_Text excerpt_
Our local county schools closed for the day, announcing last night, the other counties around us opted for a two hour delay which would have been a better option for here, but the western half of our county may have received more snow.  Granddaughter’s school in the next town was not closed and driving in it was apparent that they received much less than we did, and her teacher said she received even less in the valley.

It is enough snow that the cooped chickens will not go outside their coop.  Though it is not a practice employed often, their food and a bucket of water were put inside for them but the pop door open if anyone gets brave.  The 16 chicks are cozy in their brooder as we fortunately did not lose power.  Tonight we will build fires in the woodstove and fireplace to help take the edge off for the heatpump.

Tonight we are going to have the first of three nights of temperatures in the mid teens (-9ish C),  The ice glaze, snow melt during the day today, and plunging temperatures with more flurries due today, overnight and tomorrow, the roads are likely to be a slippery mess tomorrow, especially the mountain roads to get to the main road that is always well maintained for the truck traffic that uses it instead of staying on the interstate.

This school closure makes one more day to be made up.  The built in days have all been used and they are down 2 days now.  There may be another day or two built into their schedule.  It isn’t common to get much snow this late in the winter, but it is always a possibility with our last frost date not until near Mother’s Day.

At least the garden planning and indoor seed sowing doesn’t rely on what is going on outside, as it continues to flurry.  Of the 4 small sweet potatoes saved from last year’s crop, the two purple one have roots and shoots,  one of the orange ones has roots though the other one got mushy and had to be composted.

Sweet potatoes

As soon as the slips are large enough to root, they will be broken off and rooted.  I guess the orange ones are going to have to be purchased at the Feed store when they come in later this spring.

_What is expected_
Please reproduce the entire late-winter snow post word for word. Work only from the late-winter snow post.

(Extracted page text data)

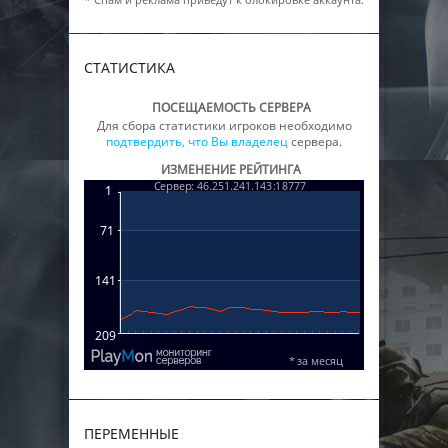
СТАТИСТИКА
ПОСЕЩАЕМОСТЬ СЕРВЕРА
Для сбора статистики игроков необходимо
подтвердить, что Вы владелец
сервера.
ИЗМЕНЕНИЕ РЕЙТИНГА
ПЕРЕМЕННЫЕ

_Written response_
Our local county schools closed for the day, announcing last night, the other counties around us opted for a two hour delay which would have been a better option for here, but the western half of our county may have received more snow.  Granddaughter’s school in the next town was not closed and driving in it was apparent that they received much less than we did, and her teacher said she received even less in the valley.

It is enough snow that the cooped chickens will not go outside their coop.  Though it is not a practice employed often, their food and a bucket of water were put inside for them but the pop door open if anyone gets brave.  The 16 chicks are cozy in their brooder as we fortunately did not lose power.  Tonight we will build fires in the woodstove and fireplace to help take the edge off for the heatpump.

Tonight we are going to have the first of three nights of temperatures in the mid teens (-9ish C),  The ice glaze, snow melt during the day today, and plunging temperatures with more flurries due today, overnight and tomorrow, the roads are likely to be a slippery mess tomorrow, especially the mountain roads to get to the main road that is always well maintained for the truck traffic that uses it instead of staying on the interstate.

This school closure makes one more day to be made up.  The built in days have all been used and they are down 2 days now.  There may be another day or two built into their schedule.  It isn’t common to get much snow this late in the winter, but it is always a possibility with our last frost date not until near Mother’s Day.

At least the garden planning and indoor seed sowing doesn’t rely on what is going on outside, as it continues to flurry.  Of the 4 small sweet potatoes saved from last year’s crop, the two purple one have roots and shoots,  one of the orange ones has roots though the other one got mushy and had to be composted.

Sweet potatoes

As soon as the slips are large enough to root, they will be broken off and rooted.  I guess the orange ones are going to have to be purchased at the Feed store when they come in later this spring.